*** Opening of The input ***

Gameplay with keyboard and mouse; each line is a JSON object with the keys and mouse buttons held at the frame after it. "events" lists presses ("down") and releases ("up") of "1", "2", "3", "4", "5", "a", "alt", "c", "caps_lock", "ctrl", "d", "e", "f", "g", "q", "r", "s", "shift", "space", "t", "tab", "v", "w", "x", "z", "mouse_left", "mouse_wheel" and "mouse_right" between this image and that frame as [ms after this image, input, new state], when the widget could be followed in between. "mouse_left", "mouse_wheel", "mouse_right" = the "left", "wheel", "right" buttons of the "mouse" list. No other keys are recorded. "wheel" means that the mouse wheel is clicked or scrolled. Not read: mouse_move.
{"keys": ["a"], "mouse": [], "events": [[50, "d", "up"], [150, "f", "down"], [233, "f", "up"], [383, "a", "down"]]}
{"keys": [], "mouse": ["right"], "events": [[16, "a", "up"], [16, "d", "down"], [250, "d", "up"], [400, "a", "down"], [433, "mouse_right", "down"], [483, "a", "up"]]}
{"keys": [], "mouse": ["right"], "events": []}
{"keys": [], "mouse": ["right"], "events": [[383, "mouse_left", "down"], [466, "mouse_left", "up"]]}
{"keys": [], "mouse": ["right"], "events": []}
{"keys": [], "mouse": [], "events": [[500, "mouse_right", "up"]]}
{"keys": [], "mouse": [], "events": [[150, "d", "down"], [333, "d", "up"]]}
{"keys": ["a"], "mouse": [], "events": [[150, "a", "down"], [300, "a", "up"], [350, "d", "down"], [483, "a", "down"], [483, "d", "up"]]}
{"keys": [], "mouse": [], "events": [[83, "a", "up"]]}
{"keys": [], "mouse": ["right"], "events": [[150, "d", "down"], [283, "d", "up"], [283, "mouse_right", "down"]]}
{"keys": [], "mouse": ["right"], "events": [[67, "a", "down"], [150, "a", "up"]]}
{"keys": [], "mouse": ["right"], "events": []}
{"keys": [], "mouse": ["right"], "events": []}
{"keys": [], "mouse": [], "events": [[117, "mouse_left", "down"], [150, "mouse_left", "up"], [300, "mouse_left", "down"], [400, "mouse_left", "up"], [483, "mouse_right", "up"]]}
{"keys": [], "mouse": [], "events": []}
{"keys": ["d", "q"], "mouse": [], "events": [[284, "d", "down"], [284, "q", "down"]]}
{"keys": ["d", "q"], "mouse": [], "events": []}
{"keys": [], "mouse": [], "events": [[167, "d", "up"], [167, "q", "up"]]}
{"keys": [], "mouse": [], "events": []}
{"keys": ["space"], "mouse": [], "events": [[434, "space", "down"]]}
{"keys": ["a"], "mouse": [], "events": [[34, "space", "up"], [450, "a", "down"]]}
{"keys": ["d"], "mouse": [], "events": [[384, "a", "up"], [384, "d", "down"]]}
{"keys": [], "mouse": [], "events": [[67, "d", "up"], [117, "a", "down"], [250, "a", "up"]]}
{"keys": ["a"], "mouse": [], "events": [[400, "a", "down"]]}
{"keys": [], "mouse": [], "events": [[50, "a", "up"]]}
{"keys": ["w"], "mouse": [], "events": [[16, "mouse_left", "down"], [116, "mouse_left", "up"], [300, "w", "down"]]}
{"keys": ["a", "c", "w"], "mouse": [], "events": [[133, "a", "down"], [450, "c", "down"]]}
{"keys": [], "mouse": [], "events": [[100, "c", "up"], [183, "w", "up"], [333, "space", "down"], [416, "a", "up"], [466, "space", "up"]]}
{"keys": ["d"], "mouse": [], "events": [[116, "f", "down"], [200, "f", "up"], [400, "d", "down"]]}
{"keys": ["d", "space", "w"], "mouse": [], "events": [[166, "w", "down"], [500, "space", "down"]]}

*** Close of The input ***

▶ [What you have to do] All of the records above are to be repeated exactly.

▶ [Written response]
Gameplay with keyboard and mouse; each line is a JSON object with the keys and mouse buttons held at the frame after it. "events" lists presses ("down") and releases ("up") of "1", "2", "3", "4", "5", "a", "alt", "c", "caps_lock", "ctrl", "d", "e", "f", "g", "q", "r", "s", "shift", "space", "t", "tab", "v", "w", "x", "z", "mouse_left", "mouse_wheel" and "mouse_right" between this image and that frame as [ms after this image, input, new state], when the widget could be followed in between. "mouse_left", "mouse_wheel", "mouse_right" = the "left", "wheel", "right" buttons of the "mouse" list. No other keys are recorded. "wheel" means that the mouse wheel is clicked or scrolled. Not read: mouse_move.
{"keys": ["a"], "mouse": [], "events": [[50, "d", "up"], [150, "f", "down"], [233, "f", "up"], [383, "a", "down"]]}
{"keys": [], "mouse": ["right"], "events": [[16, "a", "up"], [16, "d", "down"], [250, "d", "up"], [400, "a", "down"], [433, "mouse_right", "down"], [483, "a", "up"]]}
{"keys": [], "mouse": ["right"], "events": []}
{"keys": [], "mouse": ["right"], "events": [[383, "mouse_left", "down"], [466, "mouse_left", "up"]]}
{"keys": [], "mouse": ["right"], "events": []}
{"keys": [], "mouse": [], "events": [[500, "mouse_right", "up"]]}
{"keys": [], "mouse": [], "events": [[150, "d", "down"], [333, "d", "up"]]}
{"keys": ["a"], "mouse": [], "events": [[150, "a", "down"], [300, "a", "up"], [350, "d", "down"], [483, "a", "down"], [483, "d", "up"]]}
{"keys": [], "mouse": [], "events": [[83, "a", "up"]]}
{"keys": [], "mouse": ["right"], "events": [[150, "d", "down"], [283, "d", "up"], [283, "mouse_right", "down"]]}
{"keys": [], "mouse": ["right"], "events": [[67, "a", "down"], [150, "a", "up"]]}
{"keys": [], "mouse": ["right"], "events": []}
{"keys": [], "mouse": ["right"], "events": []}
{"keys": [], "mouse": [], "events": [[117, "mouse_left", "down"], [150, "mouse_left", "up"], [300, "mouse_left", "down"], [400, "mouse_left", "up"], [483, "mouse_right", "up"]]}
{"keys": [], "mouse": [], "events": []}
{"keys": ["d", "q"], "mouse": [], "events": [[284, "d", "down"], [284, "q", "down"]]}
{"keys": ["d", "q"], "mouse": [], "events": []}
{"keys": [], "mouse": [], "events": [[167, "d", "up"], [167, "q", "up"]]}
{"keys": [], "mouse": [], "events": []}
{"keys": ["space"], "mouse": [], "events": [[434, "space", "down"]]}
{"keys": ["a"], "mouse": [], "events": [[34, "space", "up"], [450, "a", "down"]]}
{"keys": ["d"], "mouse": [], "events": [[384, "a", "up"], [384, "d", "down"]]}
{"keys": [], "mouse": [], "events": [[67, "d", "up"], [117, "a", "down"], [250, "a", "up"]]}
{"keys": ["a"], "mouse": [], "events": [[400, "a", "down"]]}
{"keys": [], "mouse": [], "events": [[50, "a", "up"]]}
{"keys": ["w"], "mouse": [], "events": [[16, "mouse_left", "down"], [116, "mouse_left", "up"], [300, "w", "down"]]}
{"keys": ["a", "c", "w"], "mouse": [], "events": [[133, "a", "down"], [450, "c", "down"]]}
{"keys": [], "mouse": [], "events": [[100, "c", "up"], [183, "w", "up"], [333, "space", "down"], [416, "a", "up"], [466, "space", "up"]]}
{"keys": ["d"], "mouse": [], "events": [[116, "f", "down"], [200, "f", "up"], [400, "d", "down"]]}
{"keys": ["d", "space", "w"], "mouse": [], "events": [[166, "w", "down"], [500, "space", "down"]]}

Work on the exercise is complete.